How could we go about creating a framework to properly assess such risks? Would the use of low enough collateral factor combined with high enough liquidation threshold mitigate them, in your view?

Surely there should be a way to avoid the main risk of a token’s price getting artificially inflated, but I am not familiar enough with Solidity to know what that would be. A naive example is keeping track of the daily median price of an asset, and then capping today’s price to 2x of yesterday’s median.

Other than that tokens would have to be handpicked to avoid simple stuff like infinite mint capability and to ensure there is enough liquidity on Uniswap. We would have to constantly review this and remove assets with low liquidity. It just seems that there should be an extra automatic backstop, another naive example is for instance all depositors of PCT can only borrow up to $1M in other assets combined.

Keep in mind we only have one such setting in our disposal, collateralFactor in Compound-speak is the same thing as liquidation threshold. We can only set a lower collateral factor (a la Aave) in the UI, which can be ignored by people borrowing on the smart contract itself.

Wasn’t aware of it, thank you! Shouldn’t setting a high enough liq threshold mitigate this on the contract level?
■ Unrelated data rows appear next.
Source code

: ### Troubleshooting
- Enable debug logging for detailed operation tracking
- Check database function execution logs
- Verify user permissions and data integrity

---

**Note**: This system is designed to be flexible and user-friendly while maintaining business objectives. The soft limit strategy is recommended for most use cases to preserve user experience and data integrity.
Not sure I follow, what would you mitigate with a high liquidation threshold? What I was saying is if we put in a collateralFactor of e.g. 75%, people can borrow 75% using the smart contract, and then if the price moves against them the slightest bit they can be liquidated.

Ok, so actually the liquidation threshold is enforced by collateralFactor on the smart contract level, right?

sorry if i sound a bit confused, as i am and obviously haven’t read the contract to understand how it works under the hood.

Yes, the liquidation threshold is the flipside of the coin. Each determines the other.

Collateral factor = max allowed value of (borrowed value) / (supplied value)

Liquidation threshold = min allowed value of (supplied value) / (borrowed value)

So a collateral factor of 75% has a liquidation threshold of 133%. The Percent (and Compound) smart contract allows you to borrow all the way to this limit. The UI could set a more conservative limit, but it would not apply to anyone bypassing the UI and using the smart contracts directly.

Some protocols (e.g. Aave and dYdX I think), set two different limits, one for when opening the position (“initial margin”) and the other after it has been established and prices move (“maintenance margin”).